**** PROVIDED TEXT ****

To me, it would have been more correct to have compared carbon offsetting with, say, a reliance on chemotherapy. Chemotherapy doesn’t generally have a moral dimension. It’s effective in many situations but there are plenty of negative side effects — and surely it is ‘better’ to address cancer triggers.

Of course, that wouldn’t have made as funny a website as CheatNeutral.

Scottish widows

I saw a billboard advertising Scottish Widows. No, it’s not a bizarre escort service. Rather, it appears to be a pension (superannuation) fund. The marketing is what bewilders me. Why is the website (and their billboards) plastered with pictures of pretty young things wearing black and red satin cloaks? And the alluring gazing? I dunno… the image seems more suited to promoting a vampire movie or Gothic fashion, not retirement savings for biddy grey-haired Scottish women who have lost their husbands to the vagaries of war.

They probably thought that to appeal to a wider market than Scottish widows, they have to glam things up.

I think it’s weird.

Weak sustainability vs strong sustainability

This must be funny to people in the sustainability field.

****

QUESTIONS TO ANSWER
1. List the characteristics the blog excerpt attributes to chemotherapy.
2. According to the blog excerpt, what does Scottish Widows appear to be?
3. Resume the blog post about offsetting, pension marketing and sustainability after its last sentence.

**** PROVIDED INFORMATION ****

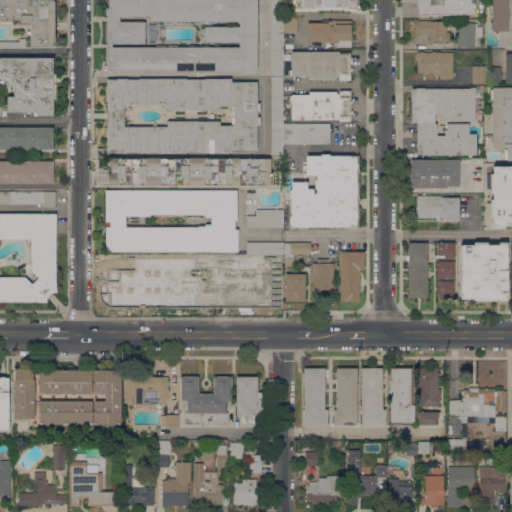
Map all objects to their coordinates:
building: (326, 3)
building: (326, 3)
building: (444, 7)
building: (445, 7)
building: (31, 18)
building: (31, 18)
building: (501, 20)
building: (502, 21)
building: (290, 22)
building: (287, 23)
building: (432, 30)
building: (434, 30)
building: (328, 31)
building: (152, 32)
building: (331, 32)
building: (179, 34)
building: (467, 34)
building: (182, 35)
building: (276, 38)
building: (464, 38)
building: (13, 43)
road: (39, 50)
building: (433, 63)
building: (435, 63)
building: (319, 64)
building: (321, 64)
building: (507, 64)
building: (193, 66)
road: (362, 66)
building: (508, 68)
building: (476, 73)
building: (478, 74)
building: (494, 74)
road: (163, 75)
building: (495, 75)
building: (27, 84)
building: (29, 84)
road: (345, 85)
building: (319, 105)
building: (322, 105)
building: (0, 111)
building: (180, 114)
building: (181, 115)
building: (277, 115)
building: (501, 119)
building: (502, 119)
building: (442, 120)
building: (444, 120)
road: (8, 128)
building: (306, 133)
building: (308, 133)
building: (25, 137)
building: (26, 137)
road: (342, 138)
building: (275, 144)
road: (320, 149)
road: (383, 165)
road: (78, 166)
building: (266, 170)
building: (25, 171)
building: (26, 172)
building: (189, 172)
building: (433, 172)
building: (434, 173)
building: (324, 192)
building: (327, 193)
building: (501, 195)
building: (501, 195)
building: (26, 196)
building: (28, 197)
building: (436, 207)
building: (437, 207)
building: (264, 218)
building: (266, 218)
building: (169, 220)
building: (171, 220)
road: (401, 234)
building: (262, 246)
building: (265, 247)
building: (298, 247)
building: (444, 249)
building: (446, 250)
building: (295, 251)
building: (26, 255)
building: (27, 256)
building: (444, 268)
building: (416, 269)
building: (417, 269)
building: (445, 269)
building: (482, 271)
building: (483, 271)
building: (349, 274)
building: (321, 275)
building: (323, 275)
building: (350, 275)
building: (127, 276)
building: (191, 276)
building: (250, 276)
building: (129, 277)
building: (192, 277)
building: (252, 277)
building: (101, 281)
building: (293, 286)
building: (295, 287)
building: (444, 288)
building: (445, 289)
building: (511, 295)
road: (365, 332)
road: (447, 332)
road: (20, 333)
road: (60, 333)
road: (180, 333)
road: (298, 333)
road: (332, 333)
building: (511, 374)
building: (426, 385)
building: (428, 387)
building: (146, 388)
building: (146, 389)
building: (22, 393)
building: (204, 394)
building: (399, 394)
building: (401, 394)
building: (313, 395)
building: (344, 395)
building: (370, 395)
building: (67, 396)
building: (79, 396)
building: (372, 396)
building: (314, 397)
building: (346, 397)
building: (246, 398)
building: (205, 399)
building: (248, 400)
building: (3, 402)
building: (4, 403)
building: (474, 404)
building: (477, 405)
building: (427, 417)
building: (428, 417)
building: (167, 420)
building: (172, 420)
road: (282, 422)
road: (298, 431)
building: (463, 445)
building: (423, 447)
building: (411, 448)
building: (236, 449)
building: (162, 452)
building: (222, 455)
building: (57, 456)
building: (196, 456)
building: (59, 457)
building: (310, 457)
building: (311, 458)
building: (255, 463)
building: (254, 466)
building: (4, 477)
building: (5, 478)
building: (459, 482)
building: (489, 482)
building: (457, 483)
building: (490, 483)
building: (174, 485)
building: (205, 485)
building: (365, 485)
building: (509, 485)
building: (86, 486)
building: (89, 486)
building: (136, 486)
building: (177, 486)
building: (207, 487)
building: (432, 487)
building: (433, 487)
building: (511, 487)
building: (321, 489)
building: (324, 489)
building: (359, 490)
building: (243, 491)
building: (399, 491)
building: (40, 492)
building: (41, 492)
building: (246, 492)
building: (401, 492)
building: (139, 495)
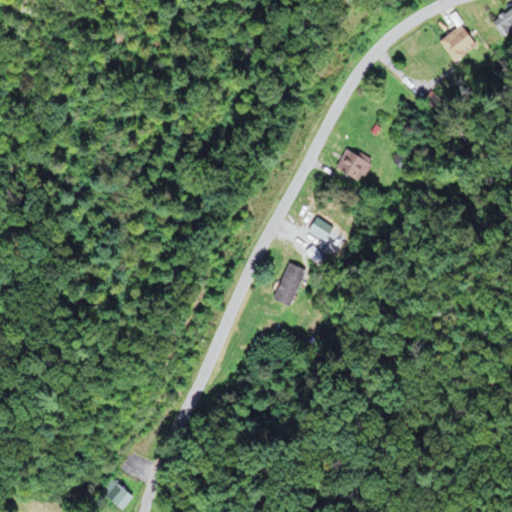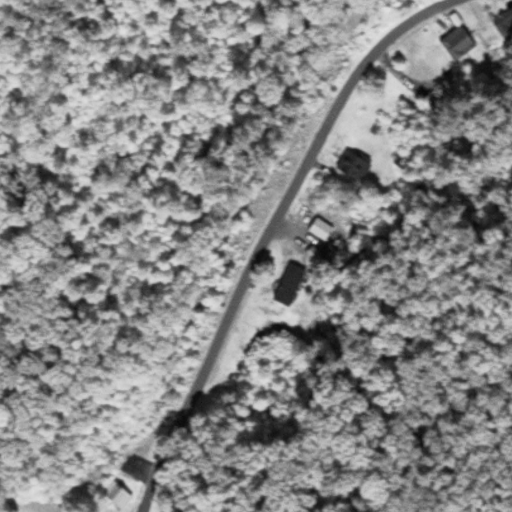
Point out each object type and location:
building: (505, 28)
building: (453, 45)
building: (352, 167)
road: (266, 236)
building: (285, 285)
building: (116, 498)
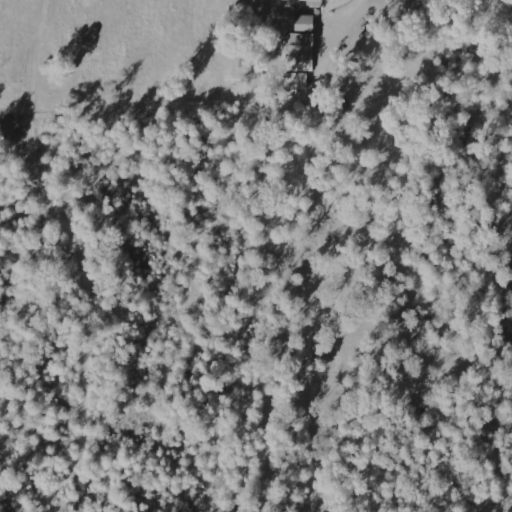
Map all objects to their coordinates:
building: (299, 51)
road: (61, 96)
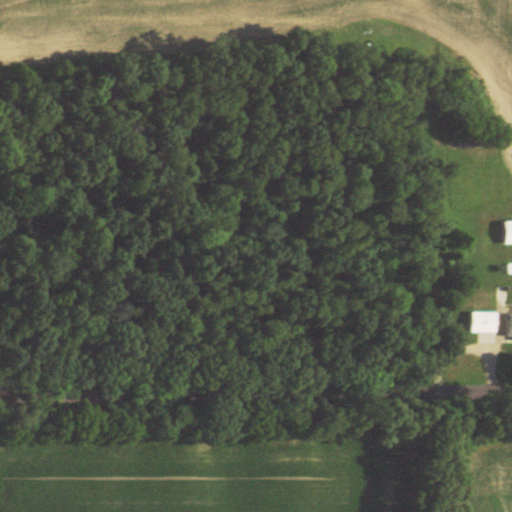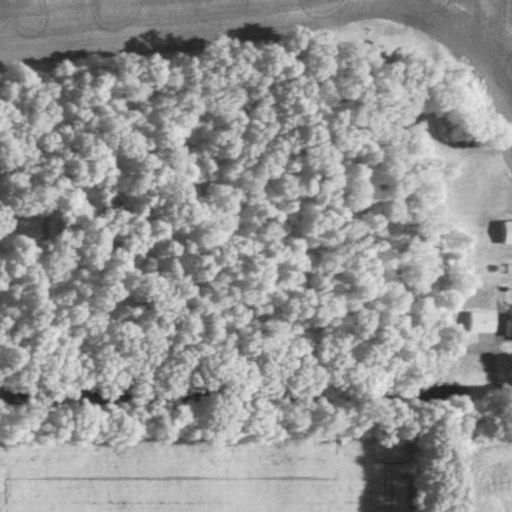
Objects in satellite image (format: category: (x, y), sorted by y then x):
building: (509, 231)
building: (486, 321)
building: (511, 323)
road: (256, 396)
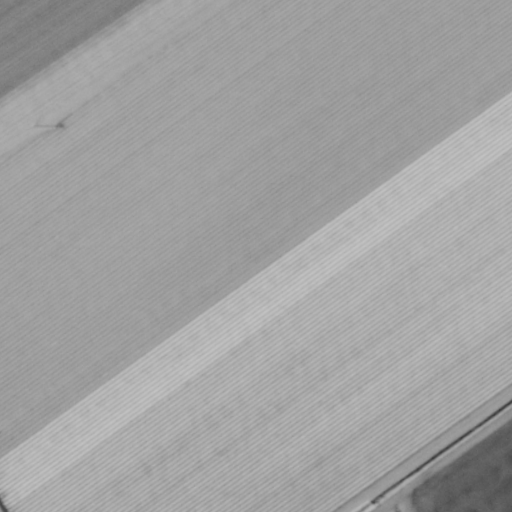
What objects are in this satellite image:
road: (115, 78)
crop: (256, 256)
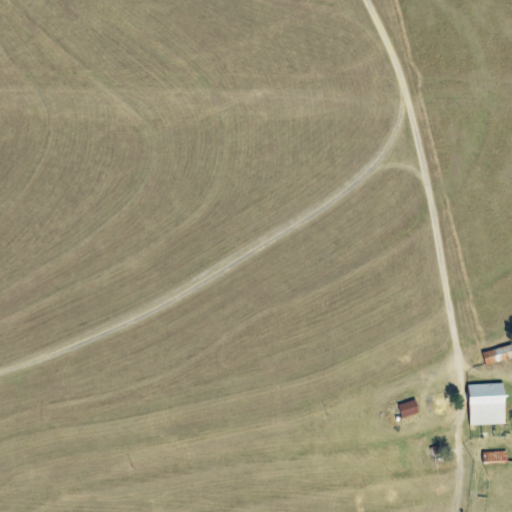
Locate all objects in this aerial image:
building: (496, 354)
building: (483, 404)
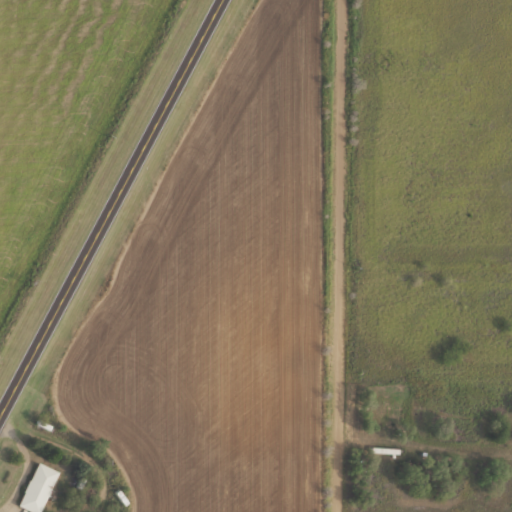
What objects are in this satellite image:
road: (142, 153)
road: (339, 256)
road: (31, 363)
road: (424, 439)
building: (35, 487)
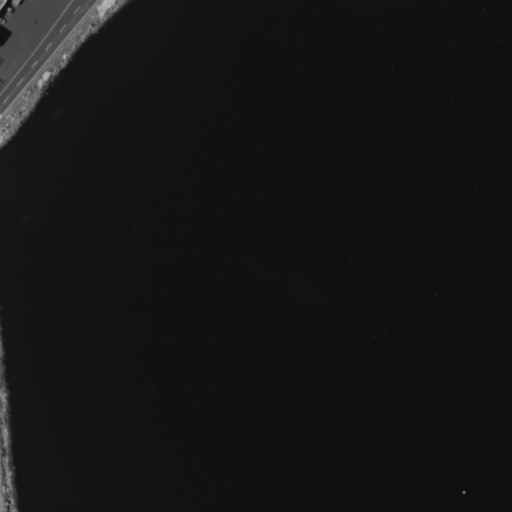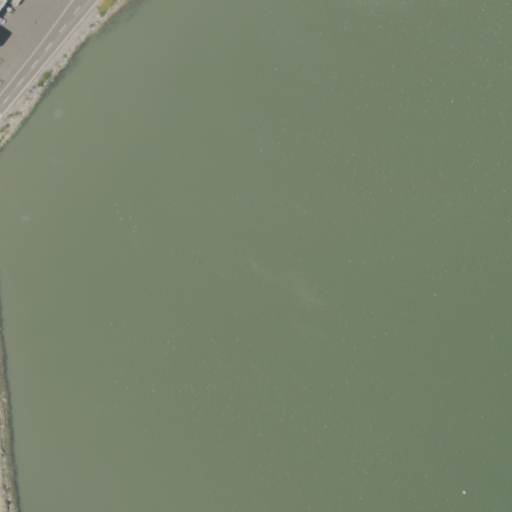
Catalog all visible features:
airport terminal: (1, 1)
building: (1, 1)
road: (37, 48)
road: (43, 54)
airport: (36, 88)
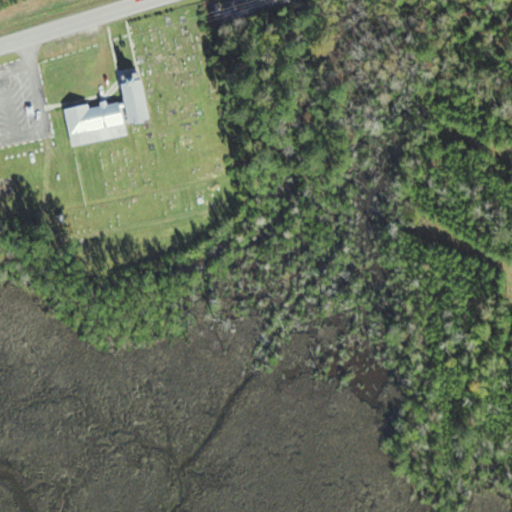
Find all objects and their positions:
road: (88, 26)
road: (16, 67)
road: (44, 110)
building: (105, 118)
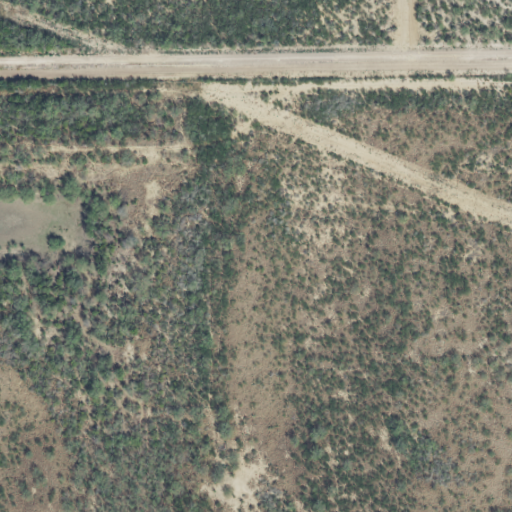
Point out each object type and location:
road: (255, 59)
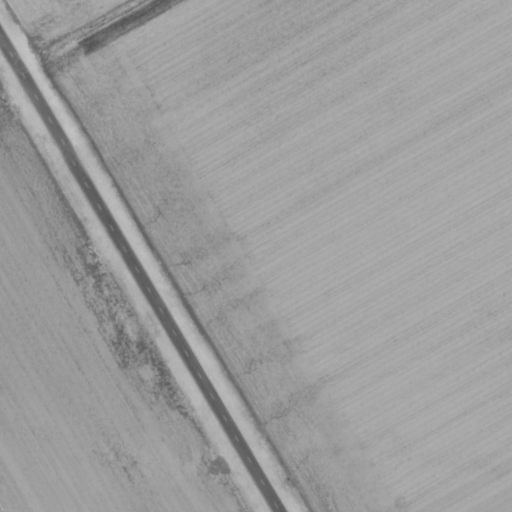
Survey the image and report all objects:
road: (54, 25)
road: (140, 272)
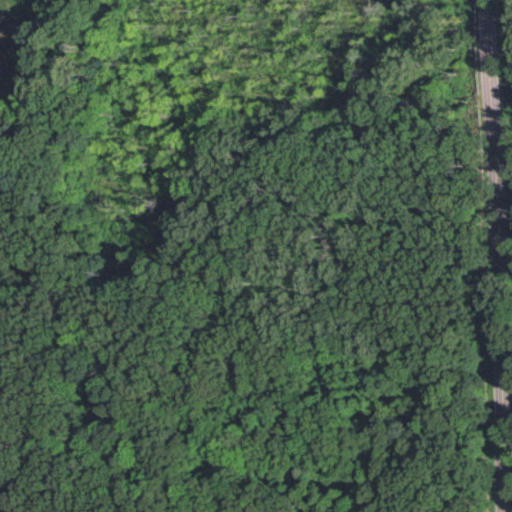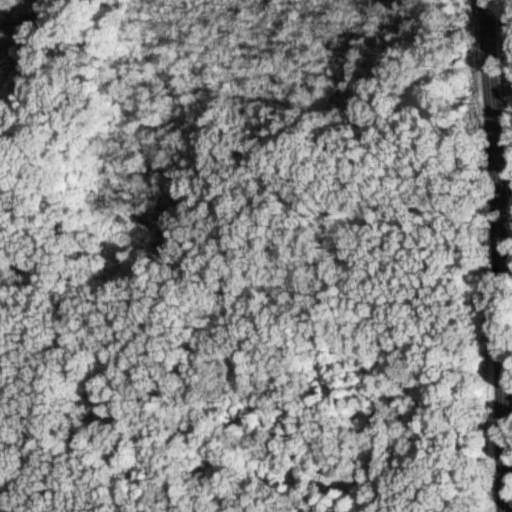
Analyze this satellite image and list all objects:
road: (495, 256)
road: (263, 368)
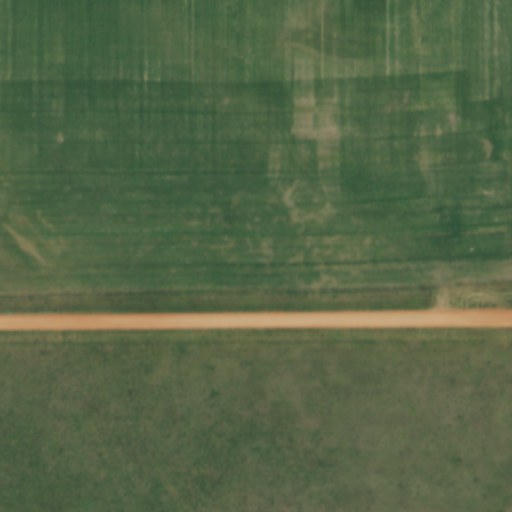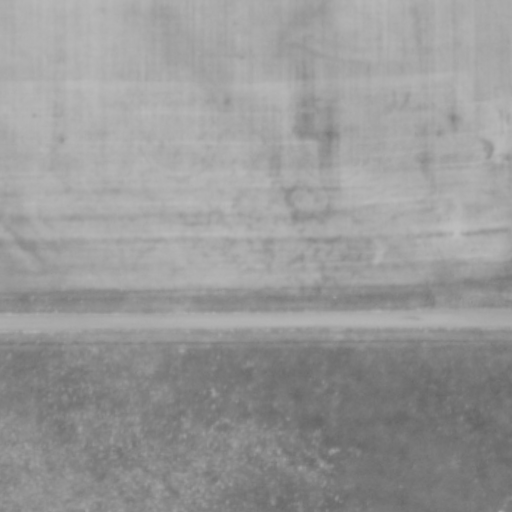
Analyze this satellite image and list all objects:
road: (256, 322)
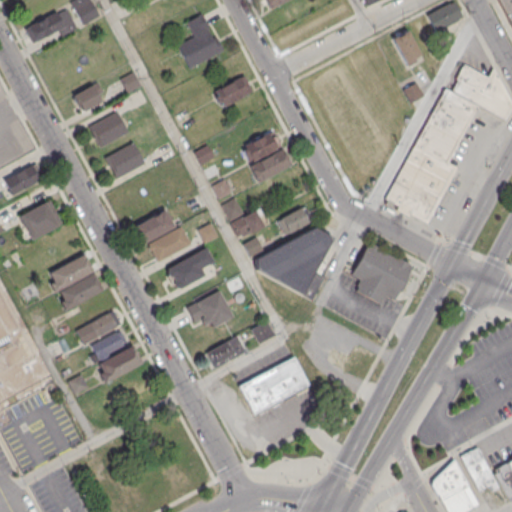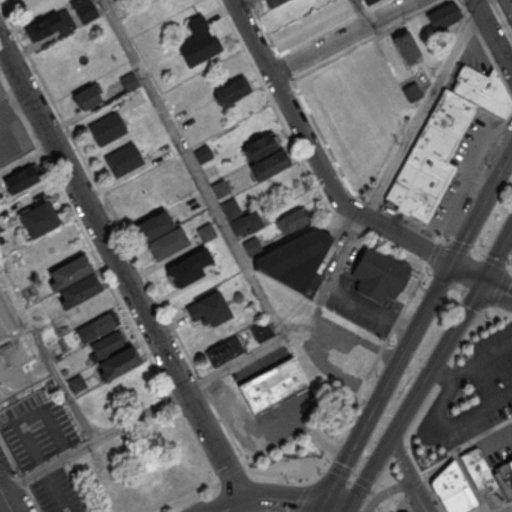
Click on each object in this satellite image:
building: (368, 1)
building: (273, 3)
road: (360, 12)
building: (443, 15)
road: (492, 35)
road: (343, 37)
building: (199, 41)
building: (405, 47)
building: (129, 82)
building: (231, 90)
building: (412, 92)
building: (86, 97)
road: (14, 107)
road: (421, 112)
building: (106, 129)
building: (444, 138)
building: (443, 140)
building: (265, 156)
road: (315, 156)
building: (123, 160)
building: (20, 181)
building: (220, 188)
road: (480, 206)
building: (241, 219)
building: (293, 220)
building: (38, 221)
building: (206, 233)
road: (510, 234)
building: (160, 235)
building: (251, 246)
road: (497, 253)
building: (294, 262)
traffic signals: (450, 264)
building: (188, 268)
road: (466, 272)
road: (121, 273)
building: (378, 273)
traffic signals: (482, 281)
building: (73, 282)
road: (496, 288)
road: (338, 292)
road: (269, 312)
building: (6, 317)
building: (261, 331)
building: (108, 346)
building: (224, 352)
building: (17, 358)
building: (353, 360)
building: (272, 386)
road: (390, 386)
road: (362, 389)
road: (411, 398)
road: (475, 412)
parking lot: (37, 429)
road: (24, 433)
road: (400, 449)
building: (477, 469)
building: (453, 490)
parking lot: (57, 492)
road: (384, 493)
road: (412, 495)
road: (5, 501)
road: (288, 506)
road: (233, 507)
road: (509, 510)
road: (332, 511)
traffic signals: (333, 511)
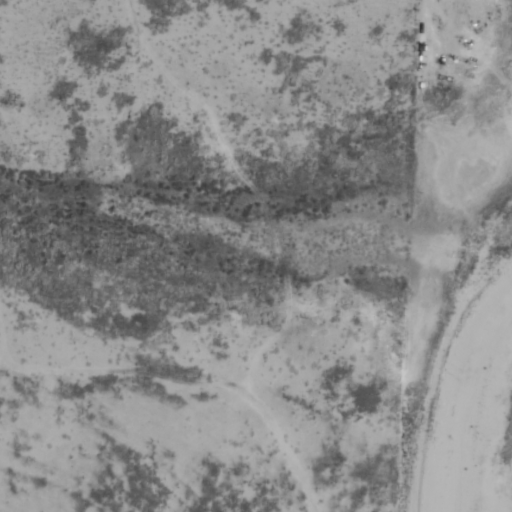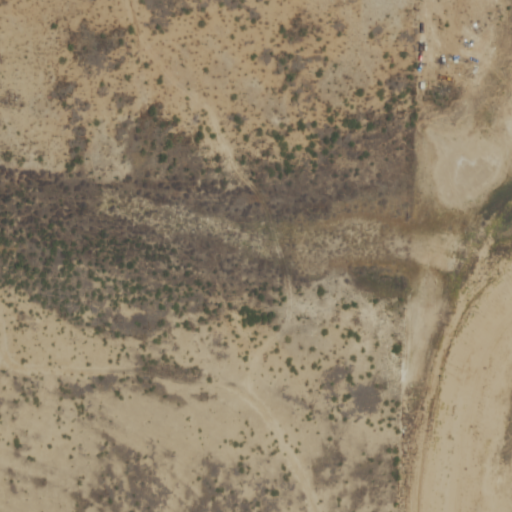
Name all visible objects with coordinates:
raceway: (484, 401)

****

ANSWERS TO THE TASKS
1.
- It doesn't generally have a moral dimension.
- It's effective in many situations.
- It has plenty of negative side effects.

2. A pension (superannuation) fund.

3.
The Onion

Consumer-Product Diversity Now Exceeds Biodiversity

WASHINGTON, DC-According to an EPA study conducted in conjunction with the U.N. Task Force On Global Developmental Impact, consumer-product diversity now exceeds biodiversity.

Campaign for real beauty

You’d think that someone with a supportive family, a good brain and happy outlook on life would be in the best position to ignore media pressure to be conventionally beautiful. I’m afraid not. Despite all reason and logic, I have, at my core, tied no small measure of my sense of self-worth to how my skin is behaving, what my hair looks like, if the clothes I used to wear still fit, and if I can wear the clothes that people think I should wear.

I found this interesting — Dove’s Evolution Film. Women are told all the time, “It’s all make-up and Photoshop.” It’s one thing to be told. It’s another to see it.

Thanks to sharnofshade for the link.

Some funny pictures I found

I found a group on Facebook called ‘If I were an enzyme i would be DNA helicase so i could unzip your genes’. They seem to collect science-related visual jokes. Here are the ones I found the funniest.

I’m going to one of Stephen Hawking’s lectures later this month.


This is a ferrous wheel.

This one is my favourite. You know how I like Venn diagrams.

Weapons of mass production

Last December, I heard that the New York Board of Health banned restaurants from serving food with trans fat. More specifically, the law:

…allows restaurants six months to switch to oils, margarines and shortening used for frying and spreading that have less than 0.5 grams of trans fat per serving. After 18 months, all other food items – including all margarines and shortenings – must contain less than 0.5 grams of trans fat per serving.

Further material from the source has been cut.